**Goal of the exercise**: Reproduce the data below exactly. Skip the pictures.

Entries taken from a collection
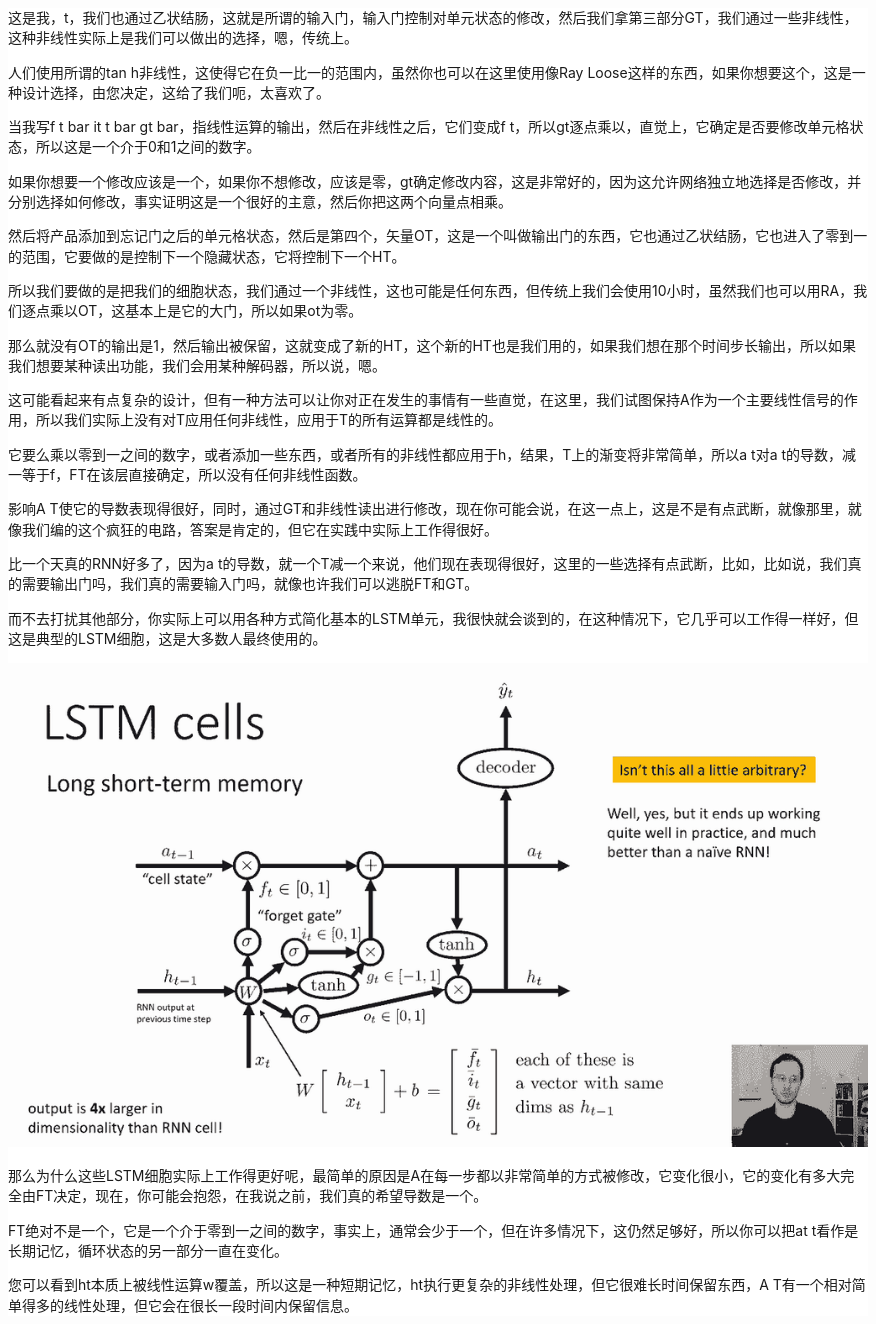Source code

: 这是我，t，我们也通过乙状结肠，这就是所谓的输入门，输入门控制对单元状态的修改，然后我们拿第三部分GT，我们通过一些非线性，这种非线性实际上是我们可以做出的选择，嗯，传统上。

人们使用所谓的tan h非线性，这使得它在负一比一的范围内，虽然你也可以在这里使用像Ray Loose这样的东西，如果你想要这个，这是一种设计选择，由您决定，这给了我们呃，太喜欢了。

当我写f t bar it t bar gt bar，指线性运算的输出，然后在非线性之后，它们变成f t，所以gt逐点乘以，直觉上，它确定是否要修改单元格状态，所以这是一个介于0和1之间的数字。

如果你想要一个修改应该是一个，如果你不想修改，应该是零，gt确定修改内容，这是非常好的，因为这允许网络独立地选择是否修改，并分别选择如何修改，事实证明这是一个很好的主意，然后你把这两个向量点相乘。

然后将产品添加到忘记门之后的单元格状态，然后是第四个，矢量OT，这是一个叫做输出门的东西，它也通过乙状结肠，它也进入了零到一的范围，它要做的是控制下一个隐藏状态，它将控制下一个HT。

所以我们要做的是把我们的细胞状态，我们通过一个非线性，这也可能是任何东西，但传统上我们会使用10小时，虽然我们也可以用RA，我们逐点乘以OT，这基本上是它的大门，所以如果ot为零。

那么就没有OT的输出是1，然后输出被保留，这就变成了新的HT，这个新的HT也是我们用的，如果我们想在那个时间步长输出，所以如果我们想要某种读出功能，我们会用某种解码器，所以说，嗯。

这可能看起来有点复杂的设计，但有一种方法可以让你对正在发生的事情有一些直觉，在这里，我们试图保持A作为一个主要线性信号的作用，所以我们实际上没有对T应用任何非线性，应用于T的所有运算都是线性的。

它要么乘以零到一之间的数字，或者添加一些东西，或者所有的非线性都应用于h，结果，T上的渐变将非常简单，所以a t对a t的导数，减一等于f，FT在该层直接确定，所以没有任何非线性函数。

影响A T使它的导数表现得很好，同时，通过GT和非线性读出进行修改，现在你可能会说，在这一点上，这是不是有点武断，就像那里，就像我们编的这个疯狂的电路，答案是肯定的，但它在实践中实际上工作得很好。

比一个天真的RNN好多了，因为a t的导数，就一个T减一个来说，他们现在表现得很好，这里的一些选择有点武断，比如，比如说，我们真的需要输出门吗，我们真的需要输入门吗，就像也许我们可以逃脱FT和GT。

而不去打扰其他部分，你实际上可以用各种方式简化基本的LSTM单元，我很快就会谈到的，在这种情况下，它几乎可以工作得一样好，但这是典型的LSTM细胞，这是大多数人最终使用的。



![](img/f53a851d735c0204dd77488af205ef9a_7.png)

那么为什么这些LSTM细胞实际上工作得更好呢，最简单的原因是A在每一步都以非常简单的方式被修改，它变化很小，它的变化有多大完全由FT决定，现在，你可能会抱怨，在我说之前，我们真的希望导数是一个。

FT绝对不是一个，它是一个介于零到一之间的数字，事实上，通常会少于一个，但在许多情况下，这仍然足够好，所以你可以把at t看作是长期记忆，循环状态的另一部分一直在变化。

您可以看到ht本质上被线性运算w覆盖，所以这是一种短期记忆，ht执行更复杂的非线性处理，但它很难长时间保留东西，A T有一个相对简单得多的线性处理，但它会在很长一段时间内保留信息。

**Output of the task**:
Source code

: 这是我，t，我们也通过乙状结肠，这就是所谓的输入门，输入门控制对单元状态的修改，然后我们拿第三部分GT，我们通过一些非线性，这种非线性实际上是我们可以做出的选择，嗯，传统上。

人们使用所谓的tan h非线性，这使得它在负一比一的范围内，虽然你也可以在这里使用像Ray Loose这样的东西，如果你想要这个，这是一种设计选择，由您决定，这给了我们呃，太喜欢了。

当我写f t bar it t bar gt bar，指线性运算的输出，然后在非线性之后，它们变成f t，所以gt逐点乘以，直觉上，它确定是否要修改单元格状态，所以这是一个介于0和1之间的数字。

如果你想要一个修改应该是一个，如果你不想修改，应该是零，gt确定修改内容，这是非常好的，因为这允许网络独立地选择是否修改，并分别选择如何修改，事实证明这是一个很好的主意，然后你把这两个向量点相乘。

然后将产品添加到忘记门之后的单元格状态，然后是第四个，矢量OT，这是一个叫做输出门的东西，它也通过乙状结肠，它也进入了零到一的范围，它要做的是控制下一个隐藏状态，它将控制下一个HT。

所以我们要做的是把我们的细胞状态，我们通过一个非线性，这也可能是任何东西，但传统上我们会使用10小时，虽然我们也可以用RA，我们逐点乘以OT，这基本上是它的大门，所以如果ot为零。

那么就没有OT的输出是1，然后输出被保留，这就变成了新的HT，这个新的HT也是我们用的，如果我们想在那个时间步长输出，所以如果我们想要某种读出功能，我们会用某种解码器，所以说，嗯。

这可能看起来有点复杂的设计，但有一种方法可以让你对正在发生的事情有一些直觉，在这里，我们试图保持A作为一个主要线性信号的作用，所以我们实际上没有对T应用任何非线性，应用于T的所有运算都是线性的。

它要么乘以零到一之间的数字，或者添加一些东西，或者所有的非线性都应用于h，结果，T上的渐变将非常简单，所以a t对a t的导数，减一等于f，FT在该层直接确定，所以没有任何非线性函数。

影响A T使它的导数表现得很好，同时，通过GT和非线性读出进行修改，现在你可能会说，在这一点上，这是不是有点武断，就像那里，就像我们编的这个疯狂的电路，答案是肯定的，但它在实践中实际上工作得很好。

比一个天真的RNN好多了，因为a t的导数，就一个T减一个来说，他们现在表现得很好，这里的一些选择有点武断，比如，比如说，我们真的需要输出门吗，我们真的需要输入门吗，就像也许我们可以逃脱FT和GT。

而不去打扰其他部分，你实际上可以用各种方式简化基本的LSTM单元，我很快就会谈到的，在这种情况下，它几乎可以工作得一样好，但这是典型的LSTM细胞，这是大多数人最终使用的。



![](img/f53a851d735c0204dd77488af205ef9a_7.png)

那么为什么这些LSTM细胞实际上工作得更好呢，最简单的原因是A在每一步都以非常简单的方式被修改，它变化很小，它的变化有多大完全由FT决定，现在，你可能会抱怨，在我说之前，我们真的希望导数是一个。

FT绝对不是一个，它是一个介于零到一之间的数字，事实上，通常会少于一个，但在许多情况下，这仍然足够好，所以你可以把at t看作是长期记忆，循环状态的另一部分一直在变化。

您可以看到ht本质上被线性运算w覆盖，所以这是一种短期记忆，ht执行更复杂的非线性处理，但它很难长时间保留东西，A T有一个相对简单得多的线性处理，但它会在很长一段时间内保留信息。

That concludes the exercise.